Wiehe T H, Stephan W
Department of Zoology, University of Maryland, College Park 20742.
Mol Biol Evol. 1993 Jul;10(4):842-54. doi: 10.1093/oxfordjournals.molbev.a040046.
Begun and Aquadro have demonstrated that levels of nucleotide variation correlate with recombination rate among 20 gene regions from across the genome of Drosophila melanogaster. It has been suggested that this correlation results from genetic hitchhiking associated with the fixation of strongly selected mutants. The hitchhiking process can be described as a series of two-step events. The first step consists of a strongly selected substitution wiping out linked variation in a population; this is followed by a recovery period in which polymorphism can build up via neutral mutations and random genetic drift. Genetic hitchhiking has previously been modeled as a steady-state process driven by recurring selected substitutions. We show here that the characteristic parameter of this steady-state model is alpha v, the product of selection intensity (alpha = 2Ns) and the frequency of beneficial mutations v (where N is population size and s is the selective advantage of the favored allele). We also demonstrate that the steady-state model describes the hitchhiking process adequately, unless the recombination rate is very low. To estimate alpha v, we use the data of DNA sequence variation from 17 D. melanogaster loci from regions of intermediate to high recombination rates. We find that alpha v is likely to be > 1.3 x 10(-8). Additional data are needed to estimate this parameter more precisely. The estimation of alpha v is important, as this parameter determines the shape of the frequency distribution of strongly selected substitutions.

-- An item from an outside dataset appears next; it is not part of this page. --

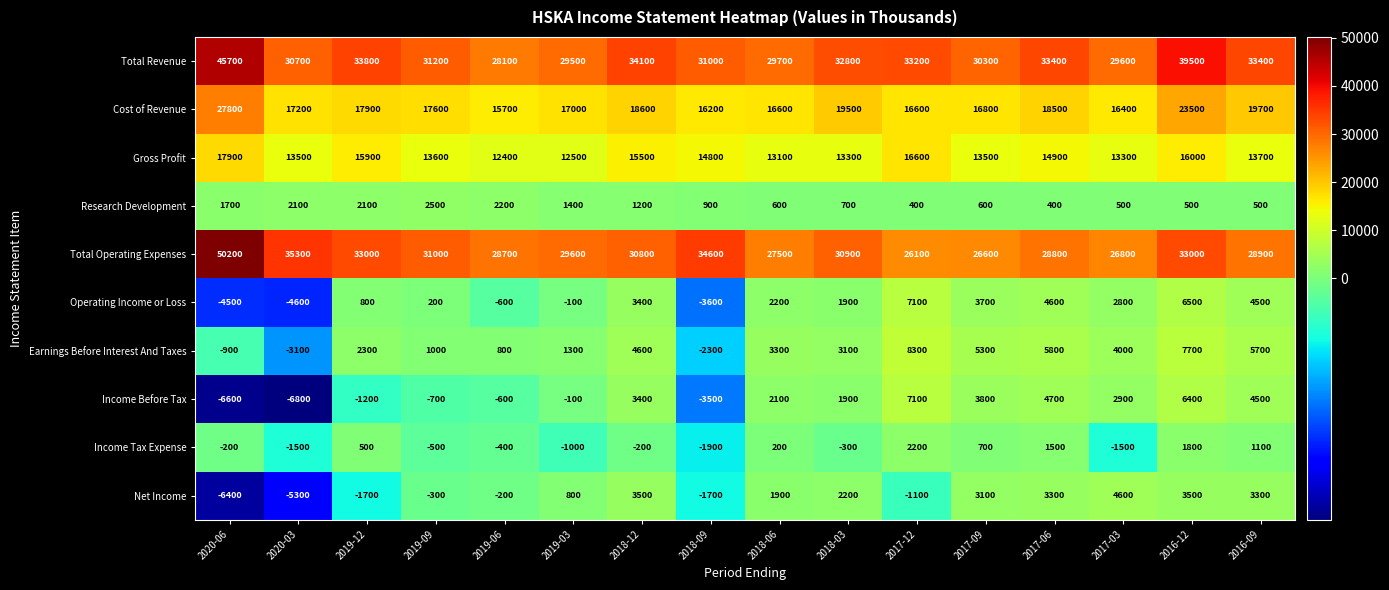

What is the maximum value shown in the chart?

50200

贝根和阿夸德罗已经证明,核苷酸变异水平与黑腹果蝇基因组中20个基因区域的重组率相关。有人认为,这种相关性是由与强选择突变体固定相关的遗传搭便车导致的。遗传搭便车过程可以描述为一系列两步事件。第一步包括一个强选择替代消除群体中的连锁变异;接下来是一个恢复期,在此期间多态性可以通过中性突变和随机遗传漂变积累起来。遗传搭便车以前被建模为一个由反复出现的选择替代驱动的稳态过程。我们在此表明,这个稳态模型的特征参数是αv,即选择强度(α = 2Ns)与有益突变频率v的乘积(其中N是种群大小,s是有利等位基因的选择优势)。我们还证明,除非重组率非常低,稳态模型能充分描述遗传搭便车过程。为了估计αv,我们使用了来自中等至高重组率区域的17个黑腹果蝇基因座的DNA序列变异数据。我们发现αv可能大于1.3×10⁻⁸。需要更多数据来更精确地估计这个参数。αv的估计很重要,因为这个参数决定了强选择替代频率分布的形状。